L'offensiva di Batista fallì completamente. L'Esercito Ribelle, consolidato in Oriente, inviò due colonne dirette dal Che e Camilo Cienfuegos, che attraversarono metà dell'isola e vinsero molti combattimenti nella sua regione centrale. I ribelli erano prossimi a liberare le città di Santiago de Cuba e Santa Clara. L'ultimo giorno di dicembre il dittatore preparò la sua fuga e in stretto coordinamento con l'ambasciatore USA, ha lasciò installata, a l'Avana, una Giunta Militare che sarebbe stata la continuità del suo regime. Per far fallire la manovra, Fidel convocò uno sciopero generale.

Il primo giorno del nuovo anno, da molto presto il popolo si fece padrone delle strade nella capitale. Le brigate giovanili, quasi del tutto prive di armi, occuparono tutte le stazioni della polizia senza incontrare resistenza di una truppa demoralizzata e nervosa. Ebbero da affrontare, tuttavia, in altre parti della città, gli spari di gruppi paramilitari batistiani. Lo sciopero continuò fino al crollo totale della tirannia. L'8 gennaio Fidel entrò trionfalmente in una città che era già finalmente "Fidelista".

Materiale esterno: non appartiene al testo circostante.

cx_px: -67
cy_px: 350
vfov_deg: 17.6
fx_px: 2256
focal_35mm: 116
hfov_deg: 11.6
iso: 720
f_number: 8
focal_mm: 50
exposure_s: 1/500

La rivoluzione vittoriosa avrebbe dovuto affrontare ostacoli più potenti e rischi ancor maggiori, durante più di mezzo secolo. L'aggressione politica, diplomatica e propagandistica, gli attacchi armati, la sovversione ed i sabotaggi ed il blocco economico che ancora continua ed è il genocidio più prolungato della storia. Ed anche il crollo dell' U.R.S.S. e la scomparsa di alleati e soci commerciali ed il totale isolamento dell'isola. E' stato un lungo e tormentoso cammino che il popolo percorse guidato da Fidel.

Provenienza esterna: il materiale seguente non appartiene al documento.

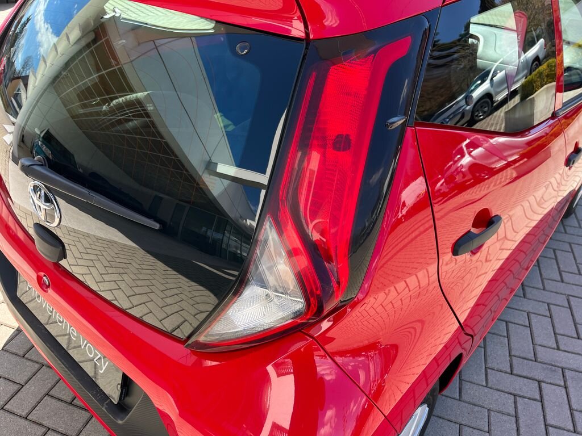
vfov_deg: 53.1
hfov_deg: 67.3
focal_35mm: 26
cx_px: 291
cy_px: 218
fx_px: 437
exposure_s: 1/457
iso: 50
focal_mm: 5.1
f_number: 1.6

Compie, ora, novanta anni l'uomo che dovette affrontare più di seicento piani di attentati contro la sua vita e la cui morte è stata annunciata innumerevoli volte dalla propaganda imperialista. Forse un giorno, i suoi nemici, dovranno ammettere che mai lo potranno uccidere. Perché Fidel ed il suo popolo sono uno e lo stesso. E quel popolo, in gran parte grazie a lui, è invincibile.